Here is the full configuration, minimum to reproduce:

 firewall {
     name drop-invalid {
         default-action accept
         rule 1 {
             action drop
             state {
                 invalid enable
             }
         }
     }
 }
 interfaces {
     ethernet eth0 {
         address dhcp
         hw-id 00:0c:29:03:37:de
     }
     ethernet eth1 {
         address 10.254.254.1/24
         firewall {
             in {
                 name drop-invalid
             }
         }
         hw-id 00:0c:29:03:37:e8
     }
     loopback lo {
     }
     wwan wwan0 {
         address 167.XX.XX.143/27
         apn b2b.static
     }
 }
 nat {
     source {
         rule 200 {
             outbound-interface wwan0
             source {
                 address 10.254.254.0/24
             }
             translation {
                 address masquerade
             }
         }
     }
 }
 protocols {
     static {
         route 0.0.0.0/0 {
             next-hop 167.XX.XX.144 {
                 distance 215
             }
         }
     }
 }
 service {
     dhcp-server {
         shared-network-name lan {
             name-server 1.1.1.1
             subnet 10.254.254.0/24 {
                 default-router 10.254.254.1
                 name-server 1.1.1.1
                 range 0 {
                     start 10.254.254.10
                     stop 10.254.254.250
                 }
             }
         }
     }
     ssh {
     }
 }
 system {
     config-management {
         commit-revisions 100
     }
     conntrack {
         modules {
             ftp
             h323
             nfs
             pptp
             sip
             sqlnet
             tftp
         }
     }
     console {
         device ttyS0 {
             speed 115200
         }
     }
     host-name vyos
     login {
         user vyos {
             authentication {
                 encrypted-password <>
                 plaintext-password ""
             }
         }
     }
     ntp {
         server time1.vyos.net {
         }
         server time2.vyos.net {
         }
         server time3.vyos.net {
         }
     }
     syslog {
         global {
             facility all {
                 level info
             }
             facility protocols {
                 level debug
             }
         }
     }
 }

I just built a 1.3 ISO and the same exact thing happens there. Very confused. Hardware issue?

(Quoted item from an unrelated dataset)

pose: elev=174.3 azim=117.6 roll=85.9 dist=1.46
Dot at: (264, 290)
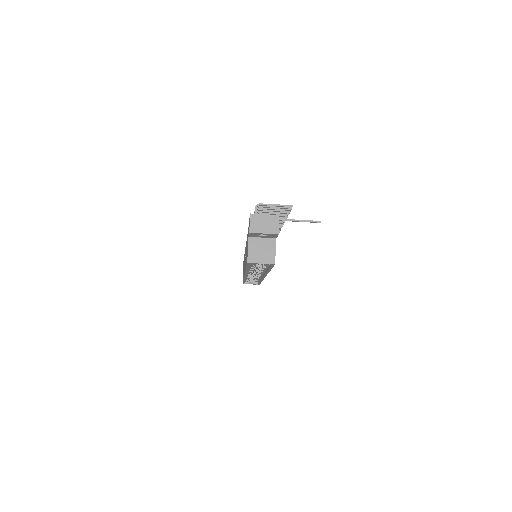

Does “sudo dmesg” tell you anything?

Nope, nothing at all around the time it happens.

Well, it’s not hardware. I tried it on a completely different set of hardware (NUC instead of Supermicro, same modem model but different modem) and got the same behavior.

Any ideas here? I’m at a loss.

I’m sorry but I have no idea myself. Might be worth a Phabricator ticket if you can easily repro it.